The Ivano-Frankivsk congregation is small, around 12 attending on a regular Sunday, and has been meeting in a classroom of a business school (The church does have an actual building, sort of, maybe I will post that story when I get home). When these facts are made known, it makes the numbers for VBS even more miraculous. We had 58 children attend, starting with 30 the first day. Over the course of the 8 days, over half of the kids brought at least 1 friend. Once a child had come, it was extremely likely that they continued to return for the rest of the week. I had 16 individual kids come with 10-12 attending regularly by the 4th day. That number would be +1, but one of my boys, Ivan, had to go on vacation to the Black Sea with his family. I have no doubt that this also brought down our already hefty numbers, because we are on the very beginning on what is pretty much national vacation time for Ukrainians. I'm talking whole factories shutting down for 2 weeks.

To say my last day of VBS was bittersweet is an understatement. Everyday I had opened with a review of the previous lesson, with each lesson building on theological concepts, ultimately cumulating with the complete Christian faith. Today, every single one of my questions on the board was on key beliefs, and I can honestly say each and every one of my kids knew and understood them, what is in the heart is out of my control. Their answer for one question particularly amazed me. "What two things are necessary to receive salvation?" Every single hand in the class went up, so I motioned for everyone together. In nearly perfect unison they said: "Whoever believes and is baptized will be saved, but whoever does not believe will be condemned". Mark 16:16 was one of the verses I chosen for memory work. I gave out Chupa Chups, which are a really popular lollipop type candy over here, as a bit of an incentive when they were able to recite their memory work for the day. There answer blew me away, but was also humorous because they answered my next question too. "Without this, and if Jesus had not fulfilled the 3 things necessary in his life to provide forgiveness of sins (this had been a previous question, with the answer being "lived perfectly, died innocently, and rose victoriously"), what would be the result?" So after they told me "condemnation in hell", I said that they are "Too smart" and we all had a good laugh.

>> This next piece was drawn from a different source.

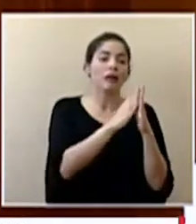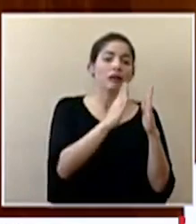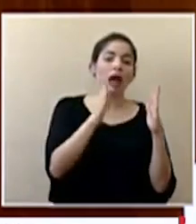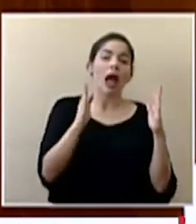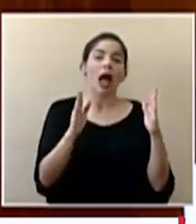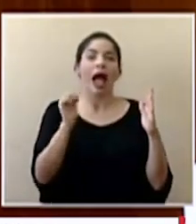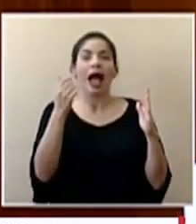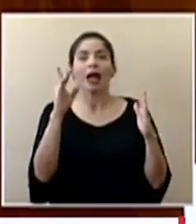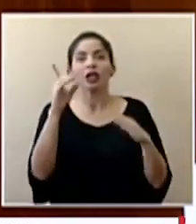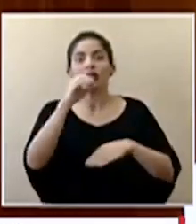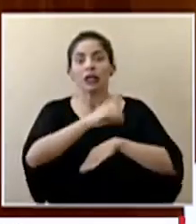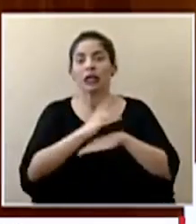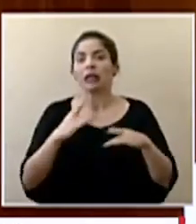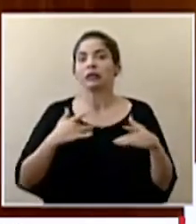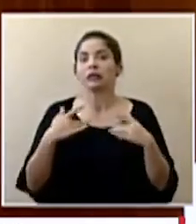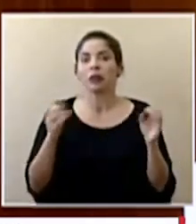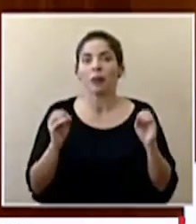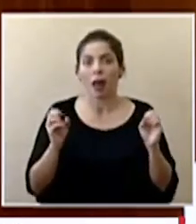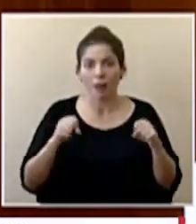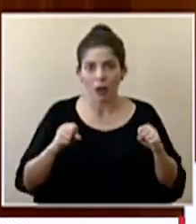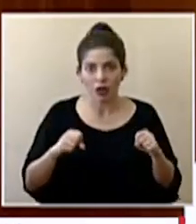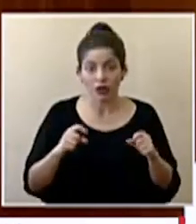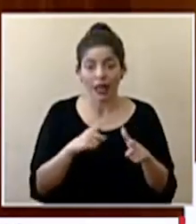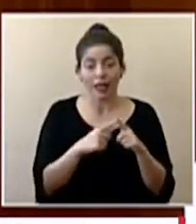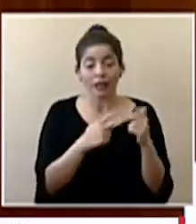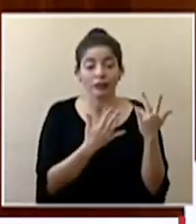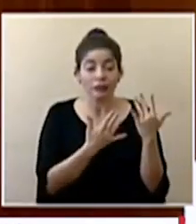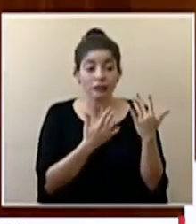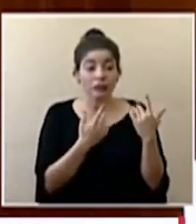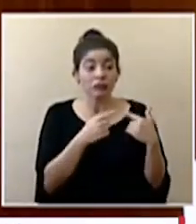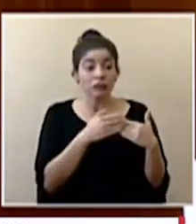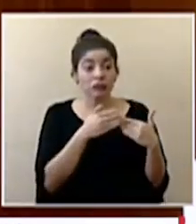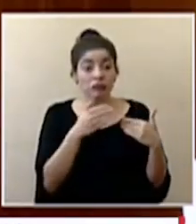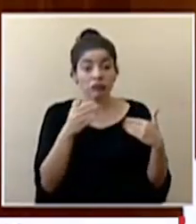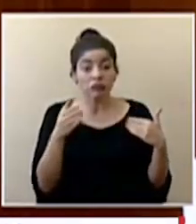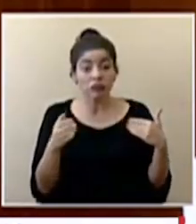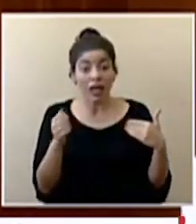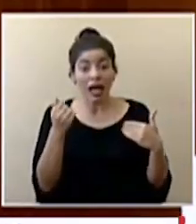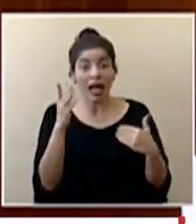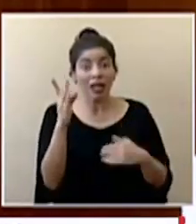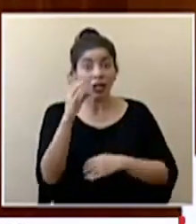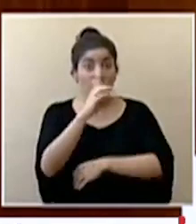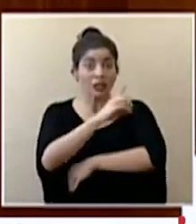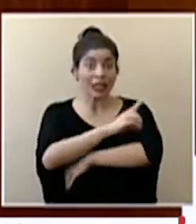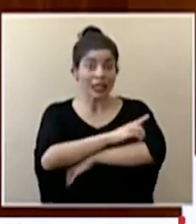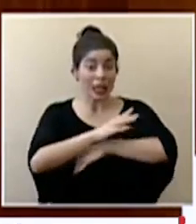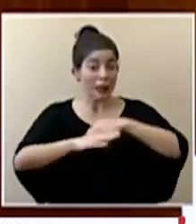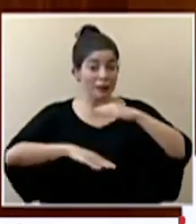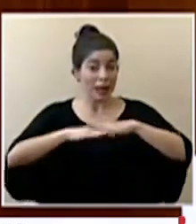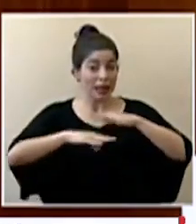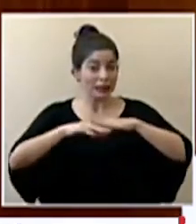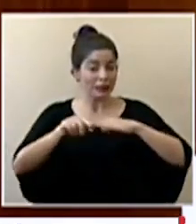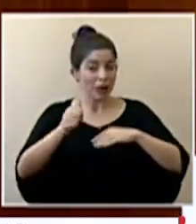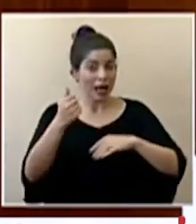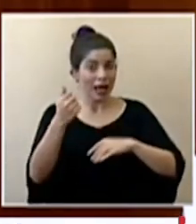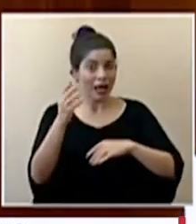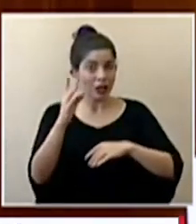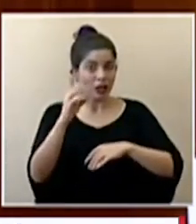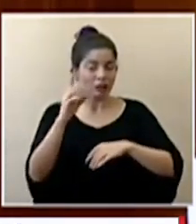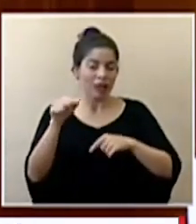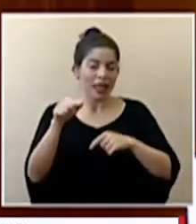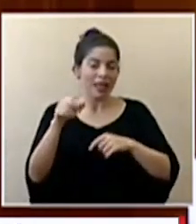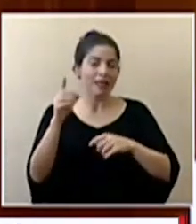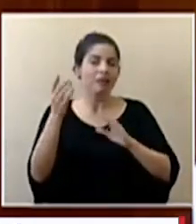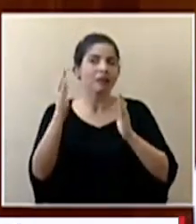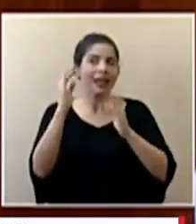punto de vista se da permiso ya para que la persona si no desarrolla síntomas en el periodo en el día máximo de incubación que se maneja a nivel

The end of class was not filled with quite as much laughter. After I handed out the final prizes, which were the focal point of a game we had been playing over the course of the last couple days to practice their English vocabulary, I handed out my postcards with personal notes to each of the kids. They all asked Pastor Romanuik to translate my messages for them, which is something I wasn't exactly counting on, and it got pretty emotional, but we don't need to talk anymore about that. :)

I just got back from the closing service with the children's concert and we had an amazing turn out. We used the larger room (meant for no more then 30) that we had for VBS and we crammed 84 people in. If this had been America, the fire marshal would be disappointed to say the least. All of the kids in my regular group, except two who are on vacation, showed up. I don't mean to sound selfish but I thank God for this because I was able to say one final good bye. To think I said that our previous goodbye was emotional. (I think I will try and do a post about each of my kids, with pictures of course, when I get back to Oregon.) I thought it was odd how attached some of the kids who were in the other classes, that I rarely interacted, got to me, and visa versa.

I will definitely miss all of my kids very much as well as the missionaries Bill and Faith Krug, who I have been staying with. On top of this I have grown pretty close to Pastor Romanuik and his kids; it will be very hard leaving them as well. But as I always say, humans are an extremely resilient kind. It may be hard now, but life will go on to wherever God leads me next, and I will definitely appreciate all the memories I have made in Ukraine. I will update you on my last day in Kiev, my journey home, and of course any reflection on the trip in general that I have when I get back to Oregon. If you want something to look forward to, :) I will be working on a way to get lots of pictures online.

Pray for a safe trip home if you don't mind. Maybe I will be talking to you soon, no? (Here's a practice SAT exam question for you: "no" is to Ukrainians as "eh" is to Canadians. The funny thing is, I am already starting to put a "no?" at the end of my thoughts, even when they are still in my head)

God is Great!
David Knepprath

P.S. Not that it really makes any difference, but I just realized that it is saying I am posting my blogs 10 hours EARLIER then when I actually am posting them. It was set for Pacific Time. I have done most of my writing, and jumping online to post them, either late at night or early in the morning.


Melissa Jo said...

Wow David, that's amazing! I need the Kids would come :) Not just to see you lol but to be in God's presence. I bet you'll be going back to Ukraine some day, you never know with God, he's funny like that. I'll be praying for your trip and all that ensues. Adios -Mel

Mirranda said...

I am glad the final day went so well. I wish you a safe and catatrophe-free trip home. See you soon!